Quando utilizada em prevenção primária, o resumo de 13 ensaios clínicos, com 164.225 participantes, indicam que a medicação preventiva com aspirina produz os seguintes resultados:

•   Redução absoluta de 0,41% no risco de ter um evento cardiovascular grave (incluindo morte, enfarte do miocárdio ou acidente vascular cerebral) 

•   Aumento absoluto de 0,47% no risco de ter uma hemorragia grave 

•   Na prática o benefício na redução do risco de eventos cardiovasculares, anula-se pelo risco de hemorragia grave 

Atenção: estes estudos não contam toda a história da aspirina e, mesmo em prevenção primária, podem existir doentes que beneficiam da medicação. Estes são os doentes que têm muitos fatores de risco e elevada probabilidade de virem a ter um enfarte do miocárdio ou acidente vascular cerebral, apesar de ainda não terem tido um evento! São o que os médicos chamam de doentes com elevado risco cardiovascular e que podem beneficiar da terapêutica preventiva com aspirina!

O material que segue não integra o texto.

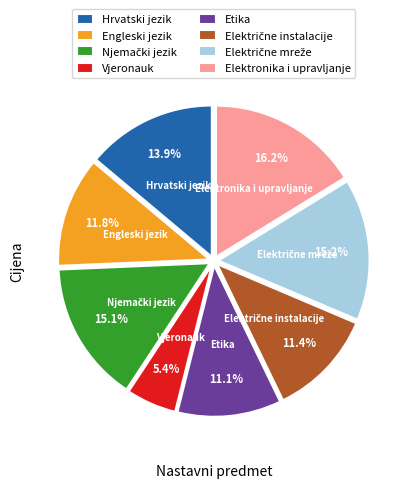

Which category has the biggest portion of the pie?

Elektronika i upravljanje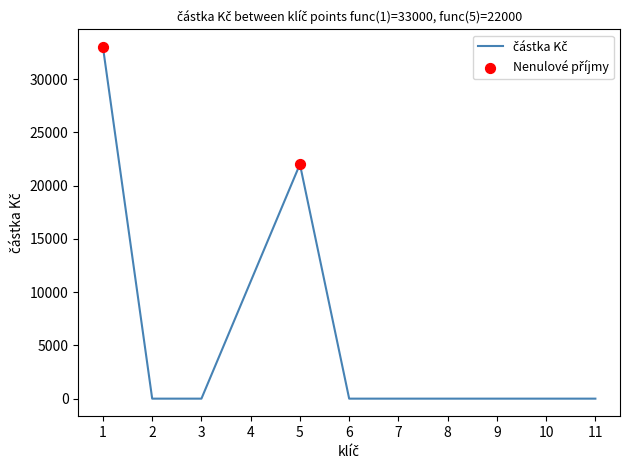

What is the change in value from 3 to 5?

+22000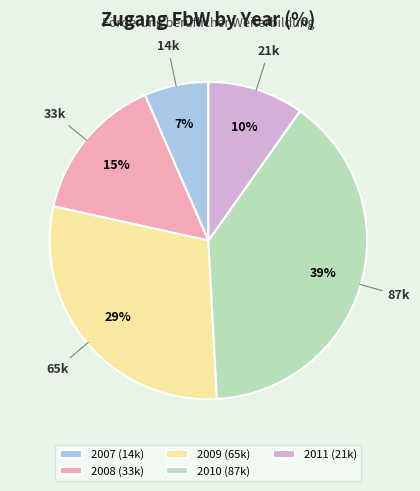

Do 2007 (14k) and 2009 (65k) together represent more than half of the pie?

No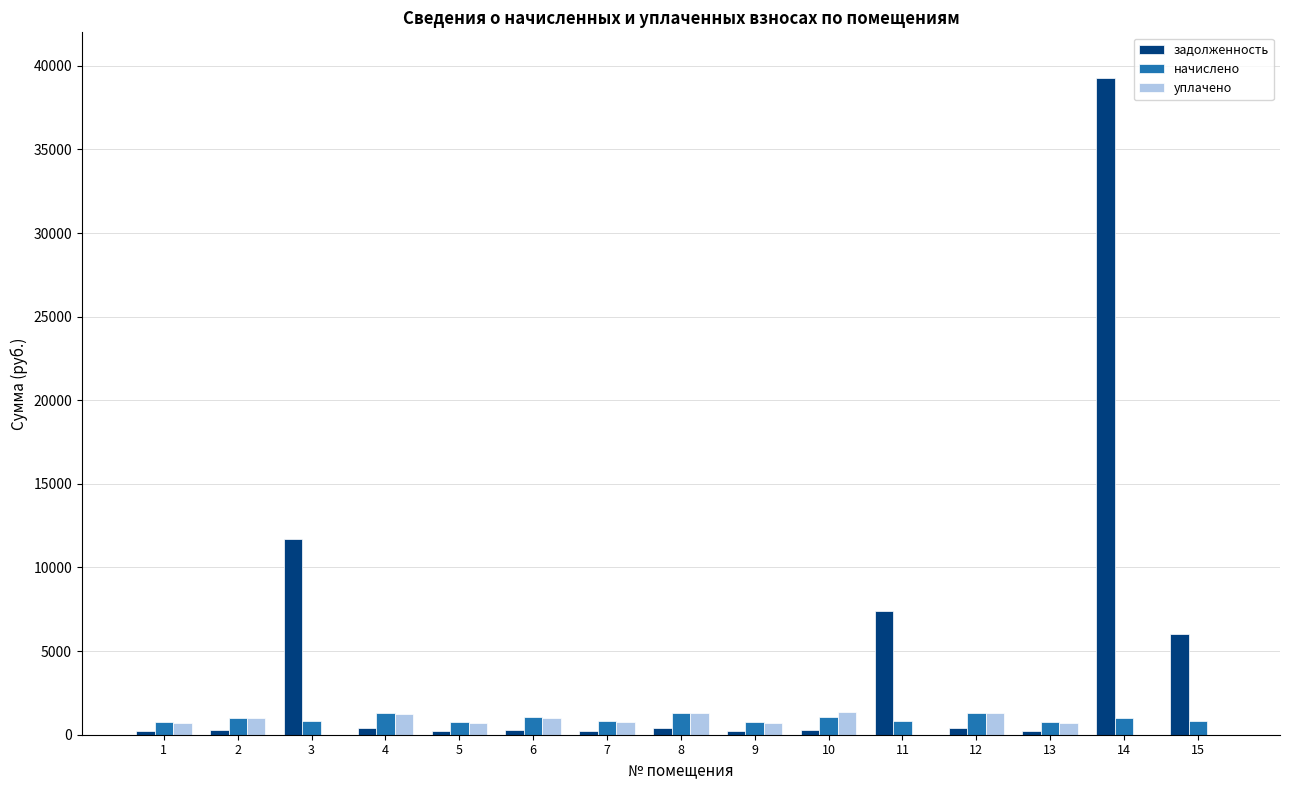

What is the maximum value for задолженность?

39279.7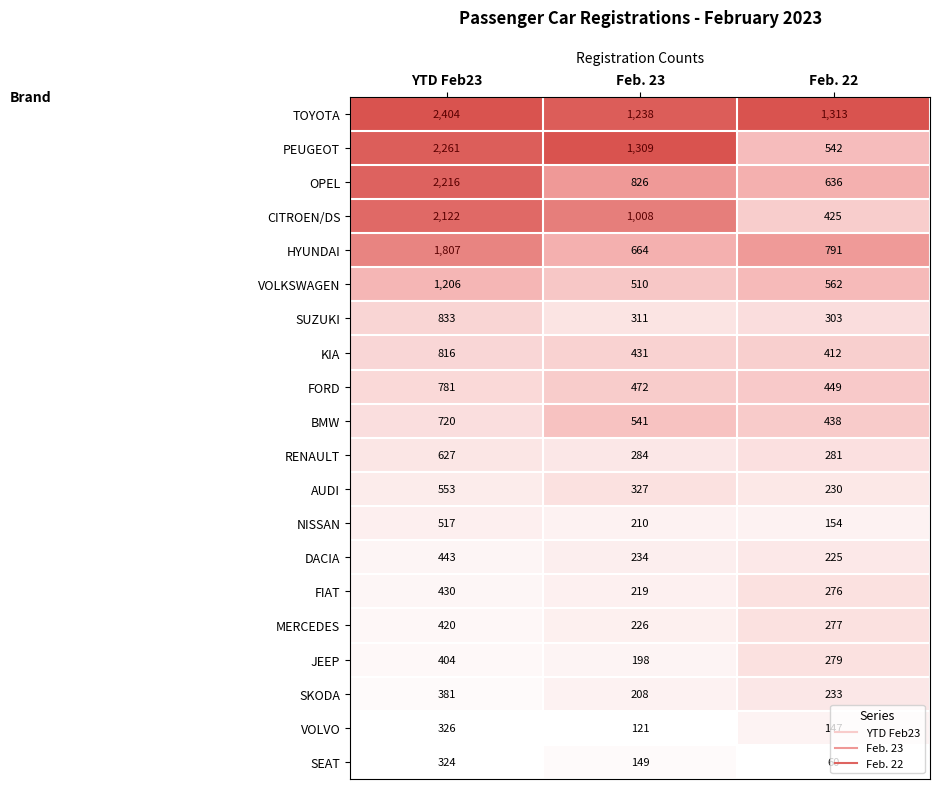

How many series are shown in this chart?

20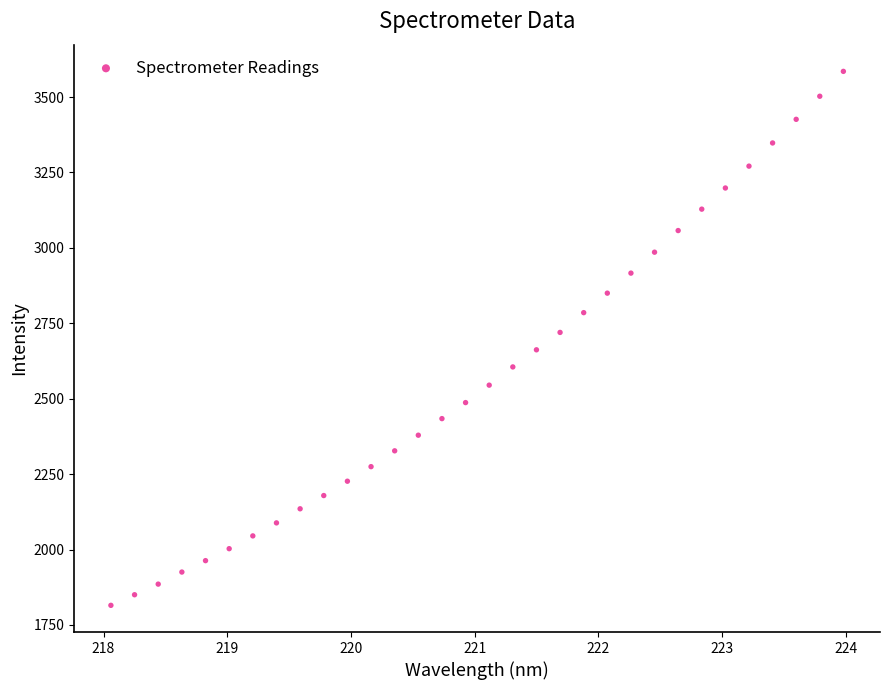

What is the range of Y values (max minus min)?

1770.0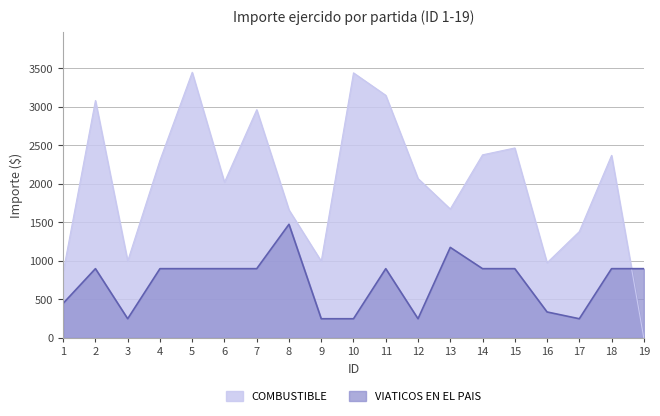

What is the sum of all COMBUSTIBLE values?

38247.8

A resposta é SIM se tem ou tiver tido um dos seguintes:

•   Enfarte agudo do miocárdio;

•   Acidente vascular cerebral isquêmico; 

•   Doença arterial periférica;

•   Antecedentes de angioplastia;

•   Antecedentes de cirurgia de bypass;

•    Outra doença cardiovascular relacionada com a aterosclerose.

A resposta é NÃO se:

•   For saudável (não tiver nenhuma das anteriores) e tiver mais de 70 anos ou menos de 40 anos;

•   Tiver risco aumentado de hemorragias, devido a alguma doença concomitante.

A resposta é TALVEZ mas precisa de discutir com o seu médico se:

•   Tiver elevado risco cardiovascular.

duvidas sobre a aspirina

TOME NOTA:

Quando estamos a falar de prevenção de doença cardiovascular, a discussão em torno das medidas de estilo de vida é tão ou mais importante do que se deve ou não tomar aspirina!